Laurinda Ashcroft did not much revise her global broadcast later that day. It was one among several by well-known interfaces, intended over a period of years to make the danger clear and explain Terra Central’s plan for coping. She had prepared most of it beforehand, the usual visuals plus occasional virtuals to invoke every sense.

Watching, you saw Earth revolve around the sun. You saw her orbit drawn in three dimensions, a golden track against blackness and the stars. You saw how she, her moon, and her sister globes interplayed, a dance through billions of years wherein gravitation called the measures, subtly but inexorably. You saw the slow cycle of changeable eccentricity and obliquity, how it set the patterns of lightfall across the planet and how she responded with her air, seas, clouds, rains, snow, and ice.

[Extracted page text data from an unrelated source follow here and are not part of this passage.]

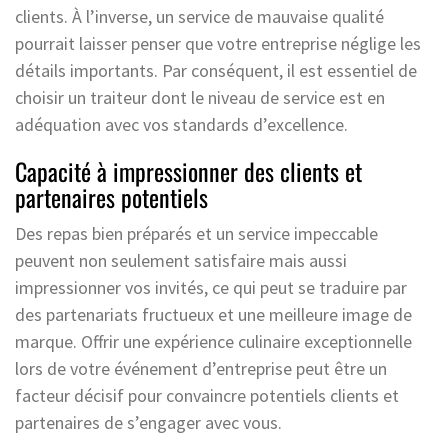
clients. À l’inverse, un service de mauvaise qualité
pourrait laisser penser que votre entreprise néglige les
détails importants. Par conséquent, il est essentiel de
choisir un traiteur dont le niveau de service est en
adéquation avec vos standards d’excellence.
Capacité à impressionner des clients et
partenaires potentiels
Des repas bien préparés et un service impeccable
peuvent non seulement satisfaire mais aussi
impressionner vos invités, ce qui peut se traduire par
des partenariats fructueux et une meilleure image de
marque. Offrir une expérience culinaire exceptionnelle
lors de votre événement d’entreprise peut être un
facteur décisif pour convaincre potentiels clients et
partenaires de s’engager avec vous.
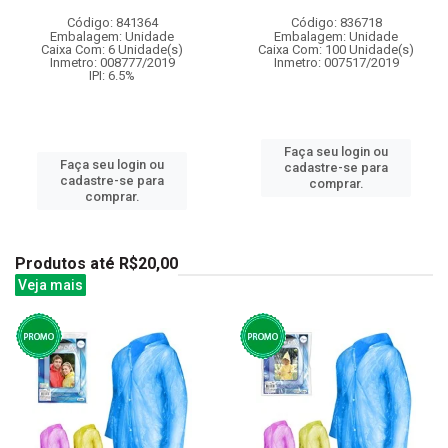
Código: 841364
Código: 836718
Embalagem: Unidade
Embalagem: Unidade
Caixa Com: 6 Unidade(s)
Caixa Com: 100 Unidade(s)
Inmetro: 008777/2019
Inmetro: 007517/2019
IPI: 6.5%
Faça seu login ou
Faça seu login ou
cadastre-se para
cadastre-se para
comprar.
comprar.
Produtos até R$20,00
Veja mais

Since the Arctic Ocean became landlocked, the glaciers had some and gone and come again. In the great winters, northern Europe, half of North America, and huge tracts elsewhere lay under ice whose cliffs reared as high as two kilometers; drowned lands rose anew as sea level dropped a hundred meters; forests withered and died while south of them marshlands came into being and new forests overran the savannahs. Yes, life adapted. If some species suffered, others flourished. But this was on a millennial timescale, scant help to humans and their works.

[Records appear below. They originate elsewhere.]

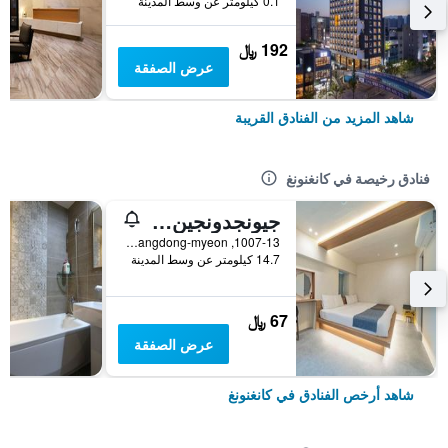
0.1 كيلومتر عن وسط المدينة
192 ﷼
عرض الصفقة
شاهد المزيد من الفنادق القريبة
فنادق رخيصة في كانغنونغ
جيونجدونجين موتل
1007-13, Heonhwa-ro, Gangdong-myeon, كانغنونغ, كوريا الجنوبية
14.7 كيلومتر عن وسط المدينة
67 ﷼
عرض الصفقة
شاهد أرخص الفنادق في كانغنونغ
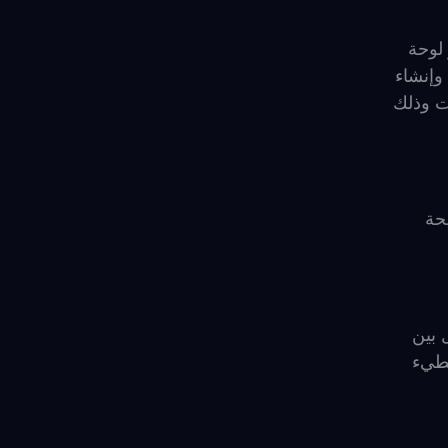
 لوحة
وإنشاء
ت وذلك
يحة
 بين
بطيء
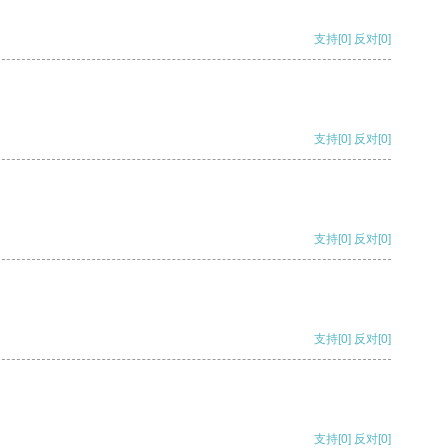
支持
[0]
反对
[0]
支持
[0]
反对
[0]
支持
[0]
反对
[0]
支持
[0]
反对
[0]
支持
[0]
反对
[0]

The next glaciation was overdue. They had unwittingly delayed its beginnings with their emission of greenhouse gases. Now that was past, together with the overpopulation that brought it about, and in any event would not have sufficed. Now more snow fell in winter than melted in summer. Meter by meter, faster each year, the glaciers crept down from the Pole and the mountains.

”You have surely heard what we must do, and soon, before it is too late. Thicken the greenhouse. Thin the clouds. Darken the snows. Make Earth keep more of the sun’s warmth than she can unaided. But perhaps you don’t yet know the magnitude of this, the number of the centuries, or the delicacy and exactness underneath the enormous forces we will call on. Let me show you a little.”

Again, visuals and virtuals. Carbon black strewn over the Arctic, tonne after colloidal tonne, repeated year after year as the layer washes away or sinks from sight. Immense electric discharges high aloft, to force rainfalls so that less light is cast back into space. Mats of brown algal weed carpeting the seas by millions of square kilometers; the care and feeding of these living artifacts. Underwater detonations to break up beds of methane hydrate and release the gas into the atmosphere. Forests set afire and afterward only grasses allowed, for they store less carbon than trees do. Holes drilled down into the very mantle of the planet; nuclear explosions to goad volcanoes into spewing forth carbon dioxide and water vapor more copiously than fossil fuels ever did. The new industries required, their claim on resources, their constructs and monitors everywhere.

”Yes, this will be an Earth very different from the Earth we thought we had restored for ourselves.” Laurinda leaned forward, as if each person watching sat before her in the flesh. “But it will be far less changed than the Ice Age would change it. Our world will still be green, rich, kindly, from rim to rim of the Polar oceans. We will keep many of our woodlands, open waters, pure snowpeaks. And on the new prairies, what wildflowers will bloom, what herds will graze!”

She gave them the images, the sounds, the sense of wind and fragrances, simulated but as vivid as reality. Idealized, yes. But not dishonest. We can have such places.